Endsley M R, Kaber D B
Department of Industrial Engineering, Mississippi State University 39762-9542, USA.
Ergonomics. 1999 Mar;42(3):462-92. doi: 10.1080/001401399185595.
Various levels of automation (LOA) designating the degree of human operator and computer control were explored within the context of a dynamic control task as a means of improving overall human/machine performance. Automated systems have traditionally been explored as binary function allocations; either the human or the machine is assigned to a given task. More recently, intermediary levels of automation have been discussed as a means of maintaining operator involvement in system performance, leading to improvements in situation awareness and reductions in out-of-the-loop performance problems. A LOA taxonomy applicable to a wide range of psychomotor and cognitive tasks is presented here. The taxonomy comprises various schemes of generic control system function allocations. The functions allocated to a human operator and/or computer included monitoring displays, generating processing options, selecting an 'optimal' option and implementing that option. The impact of the LOA taxonomy was assessed within a dynamic and complex cognitive control task by measuring its effect on human/system performance, situation awareness and workload. Thirty subjects performed simulation trials involving various levels of automation. Several automation failures occurred and out-of-the-loop performance decrements were assessed. Results suggest that, in terms of performance, human operators benefit most from automation of the implementation portion of the task, but only under normal operating conditions; in contrast, removal of the operator from task implementation is detrimental to performance recovery if the automated system fails. Joint human/system option generation significantly degraded performance in comparison to human or automated option generation alone. Lower operator workload and higher situation awareness were observed under automation of the decision making portion of the task (i.e. selection of options), although human/system performance was only slightly improved. The implications of these findings for the design of automated systems are discussed.

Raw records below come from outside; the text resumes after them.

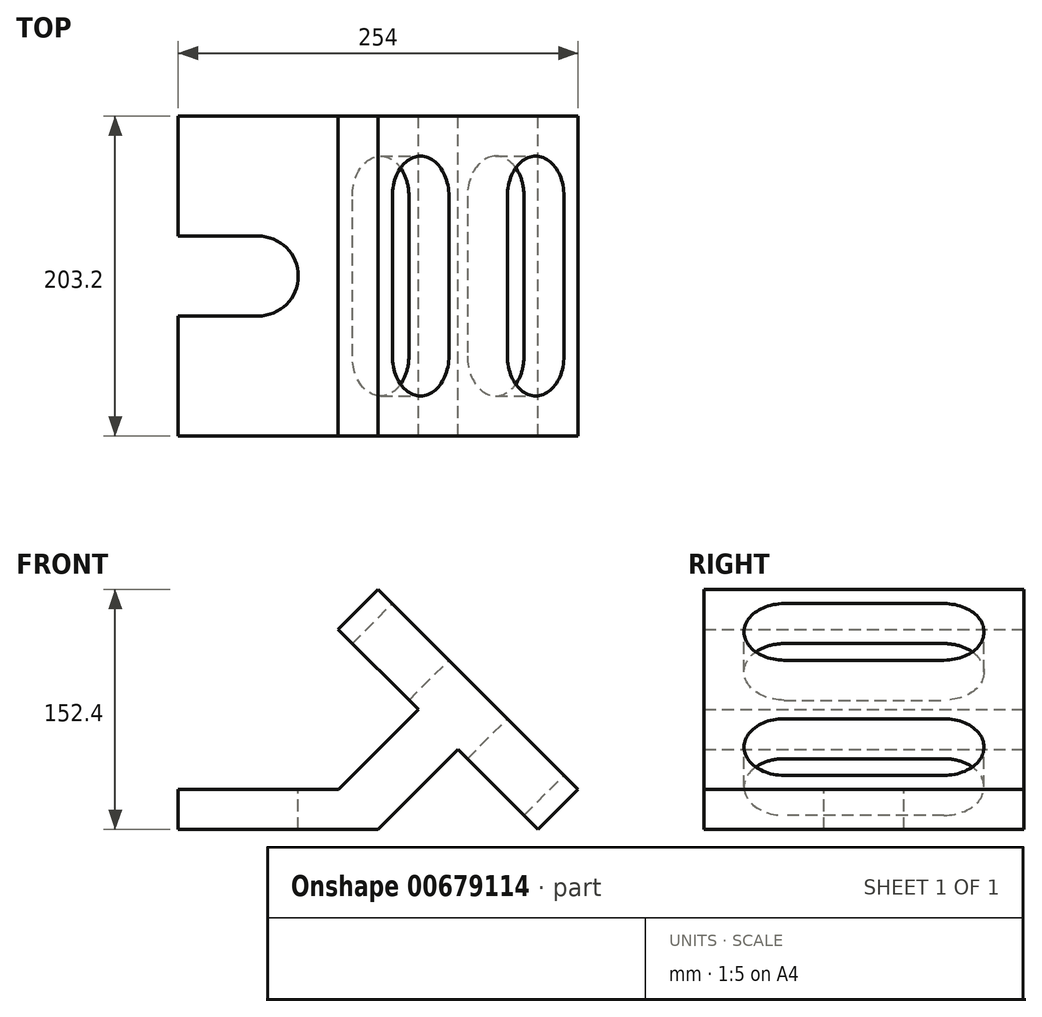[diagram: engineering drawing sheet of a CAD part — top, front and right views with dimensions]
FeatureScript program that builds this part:
annotation { "Feature Type Name" : "Feature", "Feature Type Description" : "" }
export const myFeature = defineFeature(function(context is Context, id is Id, definition is map)
    precondition{}
    {
        {
            var Q0;
            Q0=qCreatedBy(makeId("Front.planeOp"),FACE);
            var sketch = newSketch(context, id + "F0", { "sketchPlane" : qUnion([Q0])});
            skLineSegment(sketch, "E0", {"start": v(0, 0) * mm, "end": v(127, 0) * mm});
            skLineSegment(sketch, "E1", {"start": v(177.8, 50.8) * mm, "end": v(127, 0) * mm});
            skLineSegment(sketch, "E2", {"start": v(177.8, 50.8) * mm, "end": v(228.6, 0) * mm});
            skLineSegment(sketch, "E3.0", {"start": v(152.48, 76.12) * mm, "end": v(101.75, 25.4) * mm});
            skLineSegment(sketch, "E4.0", {"start": v(127, 152.4) * mm, "end": v(254, 25.4) * mm});
            skLineSegment(sketch, "E5", {"start": v(0, 25.4) * mm, "end": v(0, 0) * mm});
            skLineSegment(sketch, "E6", {"start": v(0, 25.4) * mm, "end": v(101.75, 25.4) * mm});
            skLineSegment(sketch, "E7", {"start": v(152.48, 76.12) * mm, "end": v(101.6, 127) * mm});
            skLineSegment(sketch, "E8", {"start": v(228.6, 0) * mm, "end": v(254, 25.4) * mm});
            skLineSegment(sketch, "E9", {"start": v(127, 152.4) * mm, "end": v(101.6, 127) * mm});
            skSolve(sketch);
        }
        {
            var Q0;
            Q0=makeQuery(id+"F0.imprint","IMPRINT",FACE,{"disambiguationData":[TD([[makeQuery(id+"F0.imprint","IMPRINT",EDGE,{"derivedFrom":sQuery(id+"F0.wireOp",EDGE,"E0")}),1.0]])]});
            extrude(context, id + "F1", {"entities" : qUnion([Q0]), "endBound" : BoundingType.SYMMETRIC, "depth" : 203.2 * mm, "offsetDistance" : 25.4 * mm});
        }
        {
            var Q0;
            Q0=makeQuery(id+"F1.opExtrude","SWEPT_FACE",FACE,{"disambiguationData":[OSD([sQuery(id+"F0.wireOp",EDGE,"E4.0")])]});
            var sketch = newSketch(context, id + "F2", { "sketchPlane" : qUnion([Q0])});
            skLineSegment(sketch, "E10", {"start": v(50.8, 5.26) * mm, "end": v(-50.8, 5.26) * mm});
            skLineSegment(sketch, "E11", {"start": v(50.8, -148.94) * mm, "end": v(-50.8, -148.94) * mm});
            skLineSegment(sketch, "E12.0", {"start": v(50.8, -45.54) * mm, "end": v(-50.8, -45.54) * mm});
            skLineSegment(sketch, "E13.0", {"start": v(50.8, -98.14) * mm, "end": v(-50.8, -98.14) * mm});
            skArc(sketch, "E14", {"start": v(-50.8, -45.54) * mm, "mid": v(-76.2, -20.14) * mm, "end": v(-50.8, 5.26) * mm});
            skArc(sketch, "E15", {"start": v(50.8, 5.26) * mm, "mid": v(76.2, -20.14) * mm, "end": v(50.8, -45.54) * mm});
            skArc(sketch, "E16", {"start": v(50.8, -98.14) * mm, "mid": v(76.2, -123.54) * mm, "end": v(50.8, -148.94) * mm});
            skArc(sketch, "E17", {"start": v(-50.8, -98.14) * mm, "mid": v(-76.2, -123.54) * mm, "end": v(-50.8, -148.94) * mm});
            skSolve(sketch);
        }
        {
            var Q0;
            Q0=makeQuery(id+"F1.opExtrude","SWEPT_FACE",FACE,{"disambiguationData":[OSD([sQuery(id+"F0.wireOp",EDGE,"E6")])]});
            var sketch = newSketch(context, id + "F3", { "sketchPlane" : qUnion([Q0])});
            skLineSegment(sketch, "E18", {"start": v(0, 25.4) * mm, "end": v(50.8, 25.4) * mm});
            skLineSegment(sketch, "E19", {"start": v(0, -25.4) * mm, "end": v(50.8, -25.4) * mm});
            skArc(sketch, "E20", {"start": v(50.8, 25.4) * mm, "mid": v(76.2, 0) * mm, "end": v(50.8, -25.4) * mm});
            skLineSegment(sketch, "E21", {"start": v(0, 25.4) * mm, "end": v(0, -25.4) * mm});
            skSolve(sketch);
        }
        {
            var Q0;
            Q0=makeQuery(id+"F3.imprint","IMPRINT",FACE,{"disambiguationData":[TD([[makeQuery(id+"F3.imprint","IMPRINT",EDGE,{"derivedFrom":sQuery(id+"F3.wireOp",EDGE,"E18")}),-1.0]])]});
            extrude(context, id + "F4", {"entities" : qUnion([Q0]), "operationType" : NewBodyOperationType.REMOVE, "endBound" : BoundingType.THROUGH_ALL, "oppositeDirection" : true, "depth" : 25.4 * mm, "offsetDistance" : 25.4 * mm});
        }
        {
            var Q0;
            Q0=makeQuery(id+"F2.imprint","IMPRINT",FACE,{"disambiguationData":[TD([[makeQuery(id+"F2.imprint","IMPRINT",EDGE,{"derivedFrom":sQuery(id+"F2.wireOp",EDGE,"E10")}),1.0]])]});
            var Q1;
            Q1=makeQuery(id+"F2.imprint","IMPRINT",FACE,{"disambiguationData":[TD([[makeQuery(id+"F2.imprint","IMPRINT",EDGE,{"derivedFrom":sQuery(id+"F2.wireOp",EDGE,"E11")}),-1.0]])]});
            extrude(context, id + "F5", {"entities" : qUnion([Q0, Q1]), "operationType" : NewBodyOperationType.REMOVE, "oppositeDirection" : true, "depth" : 76.2 * mm, "offsetDistance" : 25.4 * mm});
        }
    });
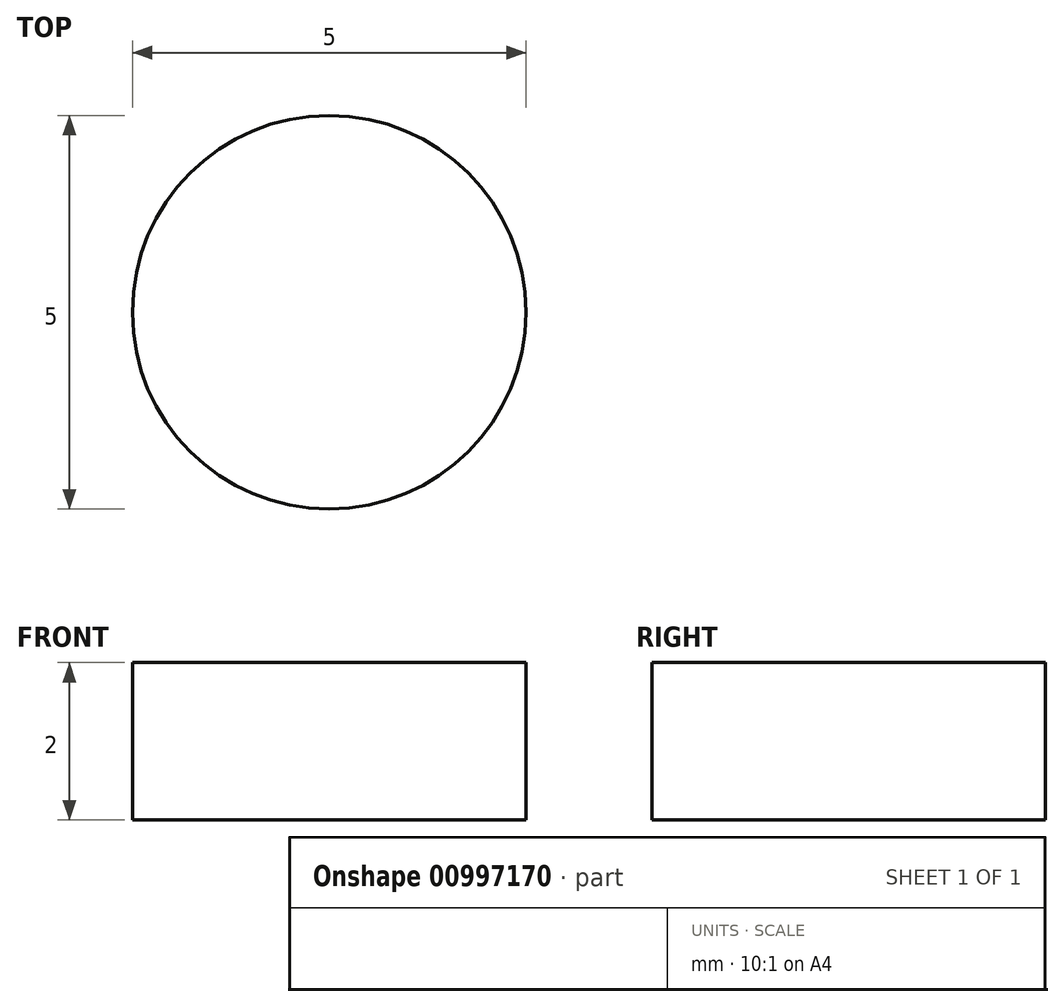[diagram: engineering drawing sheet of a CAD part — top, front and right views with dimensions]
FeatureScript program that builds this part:
annotation { "Feature Type Name" : "Feature", "Feature Type Description" : "" }
export const myFeature = defineFeature(function(context is Context, id is Id, definition is map)
    precondition{}
    {
        {
            var Q0;
            Q0=qCreatedBy(makeId("Top.planeOp"),FACE);
            var sketch = newSketch(context, id + "F0", { "sketchPlane" : qUnion([Q0])});
            skCircle(sketch, "E0", {"center": v(0, 0) * mm, "radius": 2.5 * mm});
            skSolve(sketch);
        }
        {
            var Q0;
            Q0 = qSketchRegion(id + "F0", true);
            extrude(context, id + "F1", {"entities" : qUnion([Q0]), "depth" : 2 * mm, "offsetDistance" : 25 * mm});
        }
    });
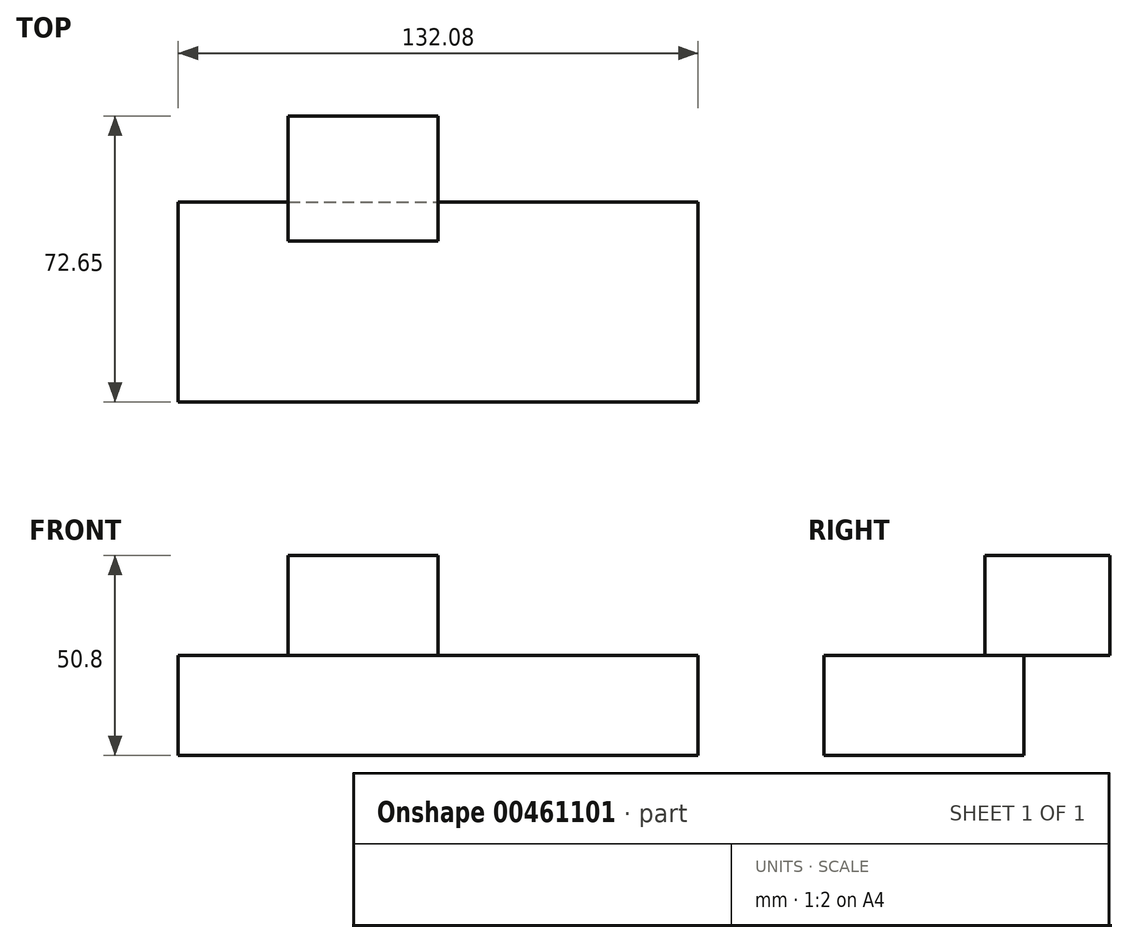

在动态控制任务的背景下,探讨了不同自动化水平(LOA),以确定人类操作员和计算机控制的程度,作为提高整体人机性能的一种手段。传统上,自动化系统被视为二元功能分配;即要么将人类要么将机器分配到给定任务。最近,中间自动化水平被作为一种让操作员参与系统性能维护的手段进行讨论,这会提高态势感知并减少脱离回路性能问题。本文提出了一种适用于广泛的心理运动和认知任务的LOA分类法。该分类法包括通用控制系统功能分配的各种方案。分配给人类操作员和/或计算机的功能包括监控显示、生成处理选项、选择“最佳”选项并实施该选项。通过测量其对人类/系统性能、态势感知和工作量的影响,在动态复杂的认知控制任务中评估了LOA分类法的影响。30名受试者进行了涉及不同自动化水平的模拟试验。发生了几次自动化故障,并评估了脱离回路性能下降情况。结果表明,在性能方面,人类操作员在任务实施部分自动化时受益最大,但仅在正常操作条件下如此;相比之下,如果自动化系统出现故障,将操作员从任务实施中移除不利于性能恢复。与单独由人类或自动化生成选项相比,人类/系统联合生成选项显著降低了性能。在任务决策部分(即选项选择)自动化的情况下,观察到操作员工作量较低且态势感知较高,尽管人类/系统性能仅略有提高。讨论了这些发现对自动化系统设计的影响。